We can verify this using our previous program and using the Feldera Shell

INSERT INTO EDGES VALUES(0, 1);
SELECT * FROM CLOSURE;
x | y
-------
0 | 1
(1 row)
INSERT INTO EDGES VALUES(1, 2);
SELECT * FROM CLOSURE;
x | y
-------
0 | 1
1 | 2
0 | 2
(3 rows)
DELETE * FROM EDGES WHERE x = 0;
SELECT * FROM CLOSURE;
x | y
-------
1 | 2
(1 row)

Restrictions

Feldera supports a much wider range of operators in recursive queries than other SQL dialects.

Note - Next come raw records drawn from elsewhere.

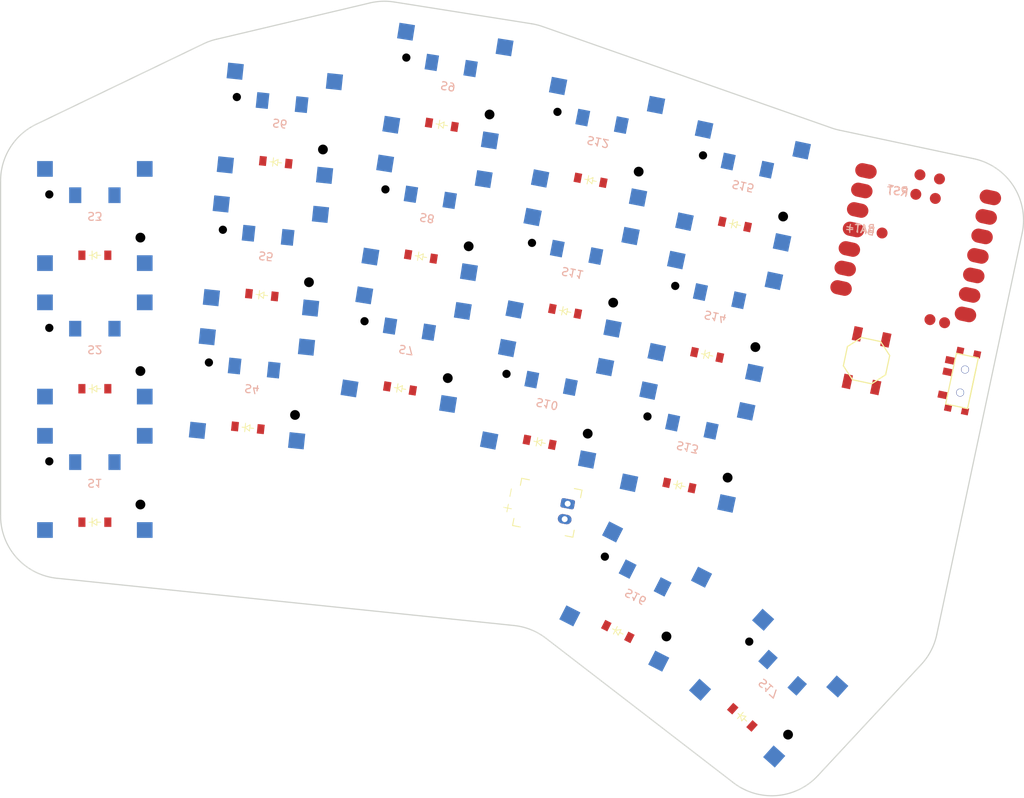
<source format=kicad_pcb>
(kicad_pcb
	(version 20241229)
	(generator "pcbnew")
	(generator_version "9.0")
	(general
		(thickness 1.6)
		(legacy_teardrops no)
	)
	(paper "A3")
	(title_block
		(title "splave-ferris_choc_v1_left")
		(rev "v1.0.0")
		(company "Unknown")
	)
	(layers
		(0 "F.Cu" signal)
		(2 "B.Cu" signal)
		(9 "F.Adhes" user)
		(11 "B.Adhes" user)
		(13 "F.Paste" user)
		(15 "B.Paste" user)
		(5 "F.SilkS" user)
		(7 "B.SilkS" user)
		(1 "F.Mask" user)
		(3 "B.Mask" user)
		(17 "Dwgs.User" user)
		(19 "Cmts.User" user)
		(21 "Eco1.User" user)
		(23 "Eco2.User" user)
		(25 "Edge.Cuts" user)
		(27 "Margin" user)
		(31 "F.CrtYd" user)
		(29 "B.CrtYd" user)
		(35 "F.Fab" user)
		(33 "B.Fab" user)
	)
	(setup
		(pad_to_mask_clearance 0.05)
		(allow_soldermask_bridges_in_footprints no)
		(tenting front back)
		(pcbplotparams
			(layerselection 0x00000000_00000000_55555555_5755f5ff)
			(plot_on_all_layers_selection 0x00000000_00000000_00000000_00000000)
			(disableapertmacros no)
			(usegerberextensions no)
			(usegerberattributes yes)
			(usegerberadvancedattributes yes)
			(creategerberjobfile yes)
			(dashed_line_dash_ratio 12.000000)
			(dashed_line_gap_ratio 3.000000)
			(svgprecision 4)
			(plotframeref no)
			(mode 1)
			(useauxorigin no)
			(hpglpennumber 1)
			(hpglpenspeed 20)
			(hpglpendiameter 15.000000)
			(pdf_front_fp_property_popups yes)
			(pdf_back_fp_property_popups yes)
			(pdf_metadata yes)
			(pdf_single_document no)
			(dxfpolygonmode yes)
			(dxfimperialunits yes)
			(dxfusepcbnewfont yes)
			(psnegative no)
			(psa4output no)
			(plot_black_and_white yes)
			(sketchpadsonfab no)
			(plotpadnumbers no)
			(hidednponfab no)
			(sketchdnponfab yes)
			(crossoutdnponfab yes)
			(subtractmaskfromsilk no)
			(outputformat 1)
			(mirror no)
			(drillshape 1)
			(scaleselection 1)
			(outputdirectory "")
		)
	)
	(net 0 "")
	(net 1 "D4")
	(net 2 "pinky_bottom")
	(net 3 "GND")
	(net 4 "D1")
	(net 5 "D2")
	(net 6 "pinky_home")
	(net 7 "pinky_top")
	(net 8 "ring_bottom")
	(net 9 "ring_home")
	(net 10 "ring_top")
	(net 11 "middle_bottom")
	(net 12 "middle_home")
	(net 13 "middle_top")
	(net 14 "D10")
	(net 15 "index_bottom")
	(net 16 "index_home")
	(net 17 "index_top")
	(net 18 "D8")
	(net 19 "inner_bottom")
	(net 20 "inner_home")
	(net 21 "inner_top")
	(net 22 "near_fan")
	(net 23 "far_fan")
	(net 24 "D5")
	(net 25 "D3")
	(net 26 "D0")
	(net 27 "D9")
	(net 28 "D6")
	(net 29 "D7")
	(net 30 "RAW3V3")
	(net 31 "RAW5V")
	(net 32 "CLK")
	(net 33 "DIO")
	(net 34 "RST")
	(net 35 "BAT")
	(net 36 "NFC1")
	(net 37 "NFC2")
	(net 38 "BATCON")
	(footprint "E73:SPDT_C128955" (layer "F.Cu") (at 210.459494 87.024253 -102))
	(footprint "E73:SW_TACT_ALPS_SKQGABE010" (layer "F.Cu") (at 198.232649 84.425356 -102))
	(footprint "ceoloide:diode_tht_sod123" (layer "F.Cu") (at 159.860126 78.136583 -11))
	(footprint "ceoloide:diode_tht_sod123" (layer "F.Cu") (at 166.573511 118.926616 -27))
	(footprint "ceoloide:diode_tht_sod123" (layer "F.Cu") (at 174.407507 100.319148 -12))
	(footprint "ceoloide:diode_tht_sod123" (layer "F.Cu") (at 119.477358 92.97261 -6))
	(footprint "ceoloide:diode_tht_sod123" (layer "F.Cu") (at 123.031326 59.158865 -6))
	(footprint "xiao_smd" (layer "F.Cu") (at 204.493679 69.39873 -12))
	(footprint "ceoloide:diode_tht_sod123" (layer "F.Cu") (at 177.942006 83.690639 -12))
	(footprint "ceoloide:diode_tht_sod123" (layer "F.Cu") (at 144.164215 54.381426 -9))
	(footprint "ceoloide:battery_connector_jst_ph_2" (layer "F.Cu") (at 159.998037 103.631307 -101))
	(footprint "ceoloide:diode_tht_sod123" (layer "F.Cu") (at 121.254342 76.065737 -6))
	(footprint "ceoloide:diode_tht_sod123" (layer "F.Cu") (at 163.103879 61.448921 -11))
	(footprint "ceoloide:diode_tht_sod123" (layer "F.Cu") (at 138.845443 87.962829 -9))
	(footprint "ceoloide:diode_tht_sod123" (layer "F.Cu") (at 100 71))
	(footprint "ceoloide:diode_tht_sod123" (layer "F.Cu") (at 182.427101 129.852818 -42))
	(footprint "ceoloide:diode_tht_sod123" (layer "F.Cu") (at 141.504829 71.172127 -9))
	(footprint "ceoloide:diode_tht_sod123" (layer "F.Cu") (at 100 105))
	(footprint "ceoloide:diode_tht_sod123" (layer "F.Cu") (at 156.616373 94.824245 -11))
	(footprint "ceoloide:diode_tht_sod123" (layer "F.Cu") (at 100 88))
	(footprint "ceoloide:diode_tht_sod123" (layer "F.Cu") (at 181.476505 67.06213 -12))
	(footprint "marbastlib-xp-choc:SW_PG1316S" (layer "B.Cu") (at 164.057924 56.540785 -11))
	(footprint "marbastlib-xp-choc:SW_PG1316S" (layer "B.Cu") (at 100 66))
	(footprint "marbastlib-xp-choc:SW_PG1316S" (layer "B.Cu") (at 175.447066 95.42841 -12))
	(footprint "marbastlib-xp-choc:SW_PG1316S" (layer "B.Cu") (at 160.814171 73.228447 -11))
	(footprint "marbastlib-xp-choc:SW_PG1316S" (layer "B.Cu") (at 100 100))
	(footprint "marbastlib-xp-choc:SW_PG1316S" (layer "B.Cu") (at 168.843463 114.471583 -27))
	(footprint "marbastlib-xp-choc:SW_PG1316S" (layer "B.Cu") (at 121.776984 71.093128 -6))
	(footprint "marbastlib-xp-choc:SW_PG1316S" (layer "B.Cu") (at 120 88 -6))
	(footprint "marbastlib-xp-choc:SW_PG1316S" (layer "B.Cu") (at 142.287001 66.233686 -9))
	(footprint "marbastlib-xp-choc:SW_PG1316S" (layer "B.Cu") (at 185.772754 126.137094 -42))
	(footprint "marbastlib-xp-choc:SW_PG1316S" (layer "B.Cu") (at 100 83))
	(footprint "marbastlib-xp-choc:SW_PG1316S" (layer "B.Cu") (at 123.553968 54.186256 -6))
	(footprint "marbastlib-xp-choc:SW_PG1316S" (layer "B.Cu") (at 144.946387 49.442984 -9))
	(footprint "marbastlib-xp-choc:SW_PG1316S" (layer "B.Cu") (at 178.981565 78.799901 -12))
	(footprint "marbastlib-xp-choc:SW_PG1316S" (layer "B.Cu") (at 182.516063 62.171392 -12))
	(footprint "marbastlib-xp-choc:SW_PG1316S" (layer "B.Cu") (at 139.627615 83.024388 -9))
	(footprint "marbastlib-xp-choc:SW_PG1316S" (layer "B.Cu") (at 157.570418 89.916109 -11))
	(gr_line
		(start 205.204616 123.11786)
		(end 192.029247 137.294288)
		(stroke
			(width 0.15)
			(type solid)
		)
		(layer "Edge.Cuts")
		(uuid "03e761e5-4ffa-4a25-8b8b-2ca899cee34d")
	)
	(gr_arc
		(start 135.019905 38.859172)
		(mid 136.561441 38.64967)
		(end 138.114378 38.742481)
		(stroke
			(width 0.15)
			(type solid)
		)
		(layer "Edge.Cuts")
		(uuid "0d29bfa6-1652-43de-9f19-f27aa471e918")
	)
	(gr_line
		(start 181.284484 138.183635)
		(end 157.420777 119.784295)
		(stroke
			(width 0.15)
			(type solid)
		)
		(layer "Edge.Cuts")
		(uuid "1389511e-e460-49c1-81a7-517e435e51f4")
	)
	(gr_arc
		(start 207.169828 119.334983)
		(mid 206.443828 121.359729)
		(end 205.204616 123.11786)
		(stroke
			(width 0.15)
			(type solid)
		)
		(layer "Edge.Cuts")
		(uuid "187bc315-66d8-4965-8668-a3f9716b4e0d")
	)
	(gr_line
		(start 194.775493 55.064979)
		(end 211.879357 58.700517)
		(stroke
			(width 0.15)
			(type solid)
		)
		(layer "Edge.Cuts")
		(uuid "19216124-5aa9-4885-9cd2-bfb1ab871965")
	)
	(gr_line
		(start 88 104.185002)
		(end 88 61.527372)
		(stroke
			(width 0.15)
			(type solid)
		)
		(layer "Edge.Cuts")
		(uuid "2680ed12-9704-4241-b5c3-035cbee154bb")
	)
	(gr_arc
		(start 87.999999 61.527372)
		(mid 89.226449 57.270727)
		(end 92.529755 54.319223)
		(stroke
			(width 0.15)
			(type solid)
		)
		(layer "Edge.Cuts")
		(uuid "38f5749e-80c4-45e1-b51d-fe9937f65495")
	)
	(gr_arc
		(start 113.81944 44.069653)
		(mid 114.617463 43.737295)
		(end 115.446688 43.492985)
		(stroke
			(width 0.15)
			(type solid)
		)
		(layer "Edge.Cuts")
		(uuid "496b6642-6d87-4652-9760-a911874861e7")
	)
	(gr_line
		(start 115.446688 43.492985)
		(end 135.019905 38.859172)
		(stroke
			(width 0.15)
			(type solid)
		)
		(layer "Edge.Cuts")
		(uuid "70668739-2f1a-4f17-998c-f9443c311f13")
	)
	(gr_line
		(start 218.041244 68.188992)
		(end 207.169828 119.334983)
		(stroke
			(width 0.15)
			(type solid)
		)
		(layer "Edge.Cuts")
		(uuid "76598610-561f-416d-a024-d2f17da01cc6")
	)
	(gr_arc
		(start 155.593589 41.510916)
		(mid 156.301375 41.656051)
		(end 156.993179 41.864453)
		(stroke
			(width 0.15)
			(type solid)
		)
		(layer "Edge.Cuts")
		(uuid "8014cd1c-07c0-402a-9c8c-198dd4170578")
	)
	(gr_arc
		(start 211.879358 58.700518)
		(mid 216.925428 62.168587)
		(end 218.041244 68.188992)
		(stroke
			(width 0.15)
			(type solid)
		)
		(layer "Edge.Cuts")
		(uuid "a7102b17-1b99-4622-9328-b444a5731bd4")
	)
	(gr_line
		(start 156.993179 41.864453)
		(end 193.78772 54.787767)
		(stroke
			(width 0.15)
			(type solid)
		)
		(layer "Edge.Cuts")
		(uuid "a9706dfe-76dd-4489-a14d-a3e46e879de6")
	)
	(gr_arc
		(start 194.775493 55.064978)
		(mid 194.277158 54.942223)
		(end 193.78772 54.787767)
		(stroke
			(width 0.15)
			(type solid)
		)
		(layer "Edge.Cuts")
		(uuid "cae6ca45-94e6-4a82-b4ee-5a7233361117")
	)
	(gr_arc
		(start 192.029247 137.294288)
		(mid 186.829184 139.820854)
		(end 181.284484 138.183635)
		(stroke
			(width 0.15)
			(type solid)
		)
		(layer "Edge.Cuts")
		(uuid "cdc5d87e-ac5d-47af-bf16-95c4a2ef5400")
	)
	(gr_line
		(start 92.529755 54.319223)
		(end 113.81944 44.069653)
		(stroke
			(width 0.15)
			(type solid)
		)
		(layer "Edge.Cuts")
		(uuid "cfc1201a-51ca-4edc-b478-f03658e9595f")
	)
	(gr_arc
		(start 95.176688 112.142524)
		(mid 90.059188 109.54287)
		(end 88 104.185002)
		(stroke
			(width 0.15)
			(type solid)
		)
		(layer "Edge.Cuts")
		(uuid "d211510e-a9d6-4bfa-8435-ceb3e7d50ee3")
	)
	(gr_line
		(start 138.114378 38.742481)
		(end 155.593589 41.510916)
		(stroke
			(width 0.15)
			(type solid)
		)
		(layer "Edge.Cuts")
		(uuid "ed8ebcac-3f03-4dae-b413-8630da3af9dd")
	)
	(gr_line
		(start 153.359294 118.16229)
		(end 95.176688 112.142524)
		(stroke
			(width 0.15)
			(type solid)
		)
		(layer "Edge.Cuts")
		(uuid "ee368bee-479e-4594-9d1e-78175451e6ae")
	)
	(gr_arc
		(start 153.359294 118.16229)
		(mid 155.503025 118.690367)
		(end 157.420777 119.784295)
		(stroke
			(width 0.15)
			(type solid)
		)
		(layer "Edge.Cuts")
		(uuid "f3afe123-8e8d-40ca-894c-57b7baba2e4e")
	)
	(embedded_fonts no)
)

</source>
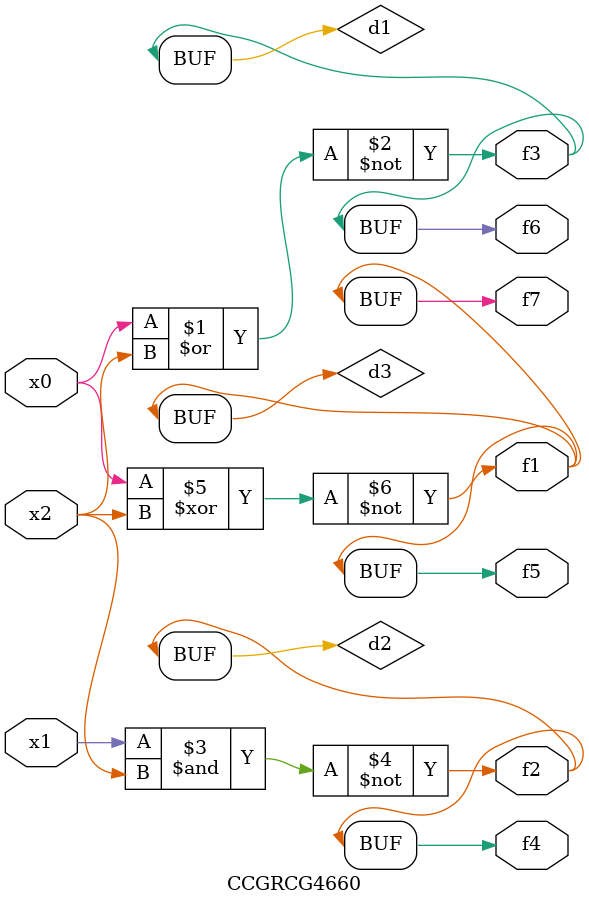
<source format=v>
module CCGRCG4660(
	input x0, x1, x2,
	output f1, f2, f3, f4, f5, f6, f7
);

	wire d1, d2, d3;

	nor (d1, x0, x2);
	nand (d2, x1, x2);
	xnor (d3, x0, x2);
	assign f1 = d3;
	assign f2 = d2;
	assign f3 = d1;
	assign f4 = d2;
	assign f5 = d3;
	assign f6 = d1;
	assign f7 = d3;
endmodule

</source>
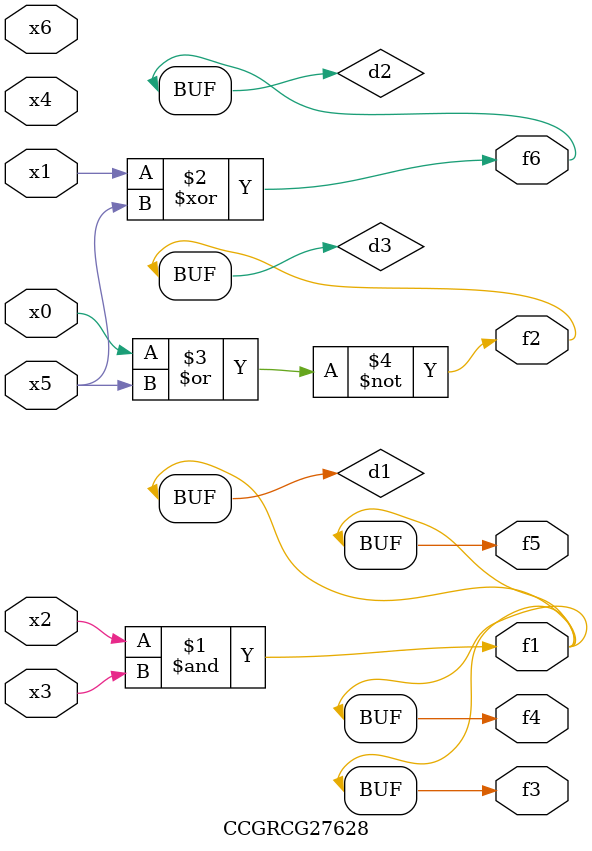
<source format=v>
module CCGRCG27628(
	input x0, x1, x2, x3, x4, x5, x6,
	output f1, f2, f3, f4, f5, f6
);

	wire d1, d2, d3;

	and (d1, x2, x3);
	xor (d2, x1, x5);
	nor (d3, x0, x5);
	assign f1 = d1;
	assign f2 = d3;
	assign f3 = d1;
	assign f4 = d1;
	assign f5 = d1;
	assign f6 = d2;
endmodule

</source>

Currently the following operators can be used in recursive queries: SELECT, WHERE, GROUP BY, all kinds of JOINs, HAVING, aggregations, DISTINCT, UNNEST, VALUES, ORDER BY, PIVOT, UNION, INTERSECT, EXCEPT, table functions such as HOP and TUMBLE.

Unsupported constructs include window functions (using OVER).

Programs can mix annotations for streaming computations and recursive computations, but currently the garbage-collection mechanisms are ineffective for recursive views.

It is easy to write programs that will run for a very long time, e.g., the following view will attempt to create a view that contains all integer legal values:

CREATE RECURSIVE VIEW V(x INT);
CREATE VIEW V as SELECT x+1 FROM V UNION (SELECT 1);